West Side Story
Steven Spielberg's energetic remake of West Side Story lacks the emotional punch of the original film, but for once, I think the problem is with me. I am so familiar with the original source material, having seen both the earlier film and various stage productions, that the story has become somewhat overly familiar to me. That matters little when everything else about the film is so sensational. While I personally would rather have Tick, Tick...Boom over this, Spielberg's effort is still filled with moments of brilliance. Releasing sixty years after the Oscar-winning original film, this is a film that emphasizes what works about the source material without straying too far from tradition. It actually has the feeling and is shot similar to an older Hollywood Musical, while at the same time, not relying on the earlier movie. This feels like a new film from a different era of movie making. And yet, you can see some of Spielberg's signature directing style throughout. In a bold move, the film does not feature any big name stars, and few recognizable faces. The draw is the familiar story and the director's name. Judging by the film's take on the box office, that wasn't quite enough to draw in audiences, which is sad. Even if the story is overly familiar to most audiences by now, it is still intimate and heartfelt in its own way, and its themes of racial bigotry still hit.As always, the story is set in the late 1950s New York City, with a turf war brewing between two street gangs. The white Jets gang are feuding with the Puerto Rican Sharks over territory, and the sense that the Jets feel the home they were born and raised in is being taken over by immigrants. As the feud begins to quickly escalate toward violence, the story finds one of the Jets, a former juvenile delinquent named Tony (Ansel Elgort) who is trying to improve his life after serving a short prison sentence, falling in love with Maria (YouTube star Rachel Zegler, making a luminous screen debut), the sister of Sharks member Bernardo (David Alvarez). The love that grows between Tony and Maria is looked down upon by both sides of the turf war, and inevitably in true Romeo and Juliet fashion, will lead to tragedy.
West Side Story has always been powered by its immortal musical score written by the legendary Leonard Bernstein and Stephen Sondheim. Sondheim sadly passed mere weeks before the film came out, but he gave his full support to the film while it was in production, and Spielberg has done pretty much nothing here that could be considered a major alteration to the 1957 Broadway smash. Working with playwright and screenwriter Tony Kushner (who has worked with Spielberg in the past on the films Munich and Lincoln), the film expands on some of the original text's ideas, or emphasizes certain character's backstories. In another intriguing move, the film features a certain amount of dialogue in Spanish without subtitles, which makes sense during the scenes when we are within Maria's home, and she is among her family. The emotion and the power of these scenes is still able to come through, even in a different language, and it only adds to the honesty of the picture. Spielberg has also cast his film with an amazing amount of talent who, again, are largely not well known to film audiences, but get to show what they can do in the film's numerous musical sequences. Considering that the original film largely featured actors having their voices dubbed over for their singing, it again adds honesty and authenticity that everything up on the screen is coming directly from these talented young singers, actors, and dancers. Spielberg's known love for sentimental storytelling works beautifully with the film's melodramatic love story, and while he lets the innocent love of his two star-crossed leads come through, he also does not shy away from the violence and hard-edged elements that are inherent in the original story. He also handles the film's most famous musical numbers and sequences with expert skill, and in a wonderful touch, gives one of the film's original stars (Rita Moreno) a warm and memorable role as an elderly mentor to Tony.

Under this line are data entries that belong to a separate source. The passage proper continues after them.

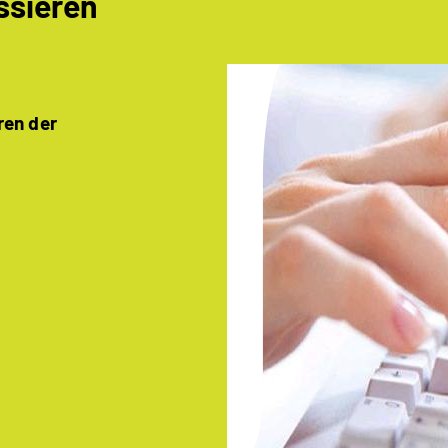
ssieren
ren der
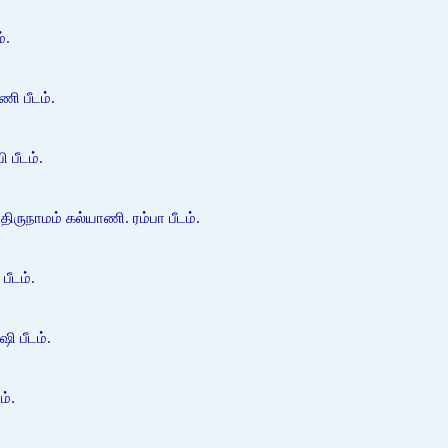
்.
ணி பீடம்.
 பீடம்.
ிருநாமம் கல்யாணி. ரம்பா பீடம்.
பீடம்.
ி பீடம்.
ம்.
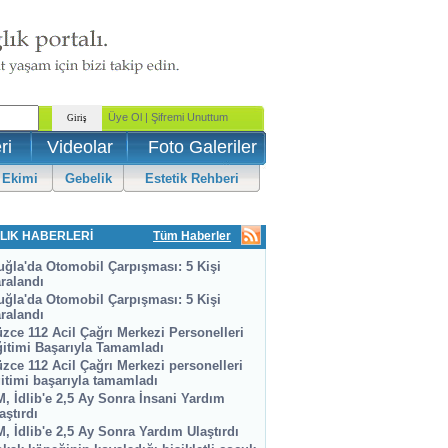
ri
Videolar
Foto Galeriler
 Ekimi
Gebelik
Estetik Rehberi
LIK HABERLERİ
Tüm Haberler
ğla'da Otomobil Çarpışması: 5 Kişi
ralandı
ğla'da Otomobil Çarpışması: 5 Kişi
ralandı
zce 112 Acil Çağrı Merkezi Personelleri
itimi Başarıyla Tamamladı
zce 112 Acil Çağrı Merkezi personelleri
itimi başarıyla tamamladı
, İdlib'e 2,5 Ay Sonra İnsani Yardım
aştırdı
, İdlib'e 2,5 Ay Sonra Yardım Ulaştırdı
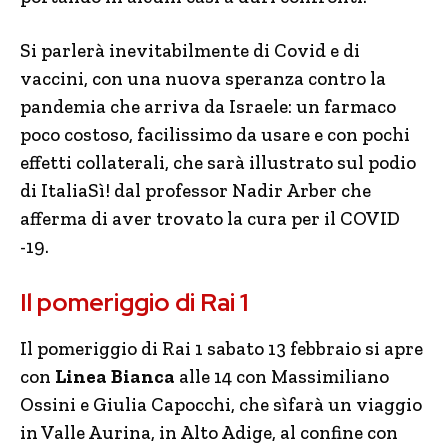
Si parlerà inevitabilmente di Covid e di
vaccini, con una nuova speranza contro la
pandemia che arriva da Israele: un farmaco
poco costoso, facilissimo da usare e con pochi
effetti collaterali, che sarà illustrato sul podio
di ItaliaSì! dal professor Nadir Arber che
afferma di aver trovato la cura per il COVID
-19.
Il pomeriggio di Rai 1
Il pomeriggio di Rai 1 sabato 13 febbraio si apre
con
Linea Bianca
alle 14 con Massimiliano
Ossini e Giulia Capocchi, che sìfarà un viaggio
in Valle Aurina, in Alto Adige, al confine con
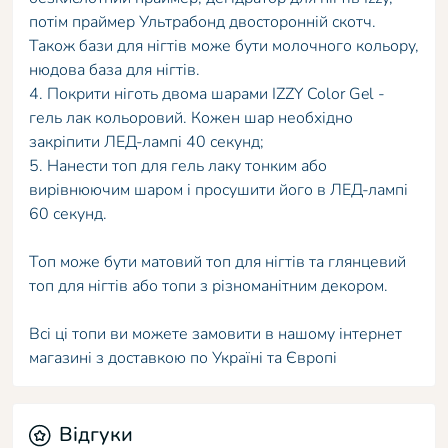
потім праймер Ультрабонд двосторонній скотч.
Також бази для нігтів може бути молочного кольору,
нюдова база для нігтів.
4. Покрити ніготь двома шарами IZZY Color Gel -
гель лак кольоровий. Кожен шар необхідно
закріпити ЛЕД-лампі 40 секунд;
5. Нанести топ для гель лаку тонким або
вирівнюючим шаром і просушити його в ЛЕД-лампі
60 секунд.
Топ може бути матовий топ для нігтів та глянцевий
топ для нігтів або топи з різноманітним декором.
Всі ці топи ви можете замовити в нашому інтернет
магазині з доставкою по Україні та Європі
Відгуки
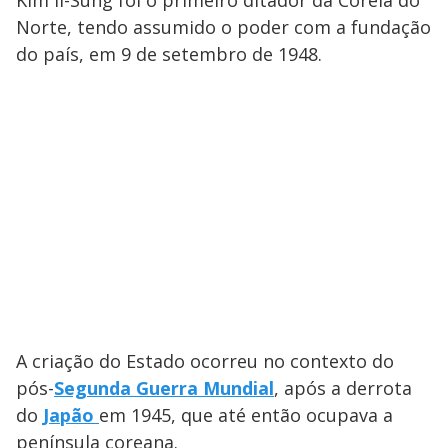
Kim Il-Sung foi o primeiro ditador da Coreia do
Norte, tendo assumido o poder com a fundação
do país, em 9 de setembro de 1948.
A criação do Estado ocorreu no contexto do
pós-
Segunda Guerra Mundial
, após a derrota
do
Japão
em 1945, que até então ocupava a
península coreana.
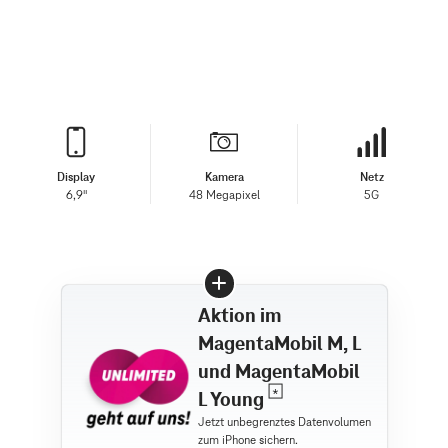
Display
Kamera
Netz
6,9"
48 Megapixel
5G
Aktion im
MagentaMobil M, L
und MagentaMobil
L Young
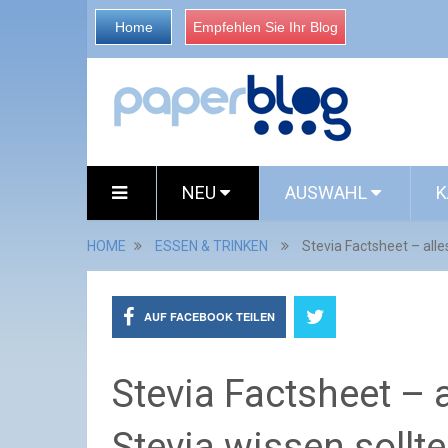
Home
Empfehlen Sie Ihr Blog
NEU
AUSWAHL
K
HOME
ESSEN & TRINKEN
Stevia Factsheet – all
AUF FACEBOOK TEILEN
Stevia Factsheet – 
Stevia wissen sollte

I think the familiar tone of West Side Story is intentional. Spielberg was not trying to create a new vision of the story, but create his own vision on a classic. He has succeeded so much so, this is one of the few times I hope that a film remake will be held up to the original in the years to come. He trusts the material he's been given, and simply gives it to his audience straight, while adding his own style and subtext in subtle ways. For a purist, that's probably the highest complement anyone could give.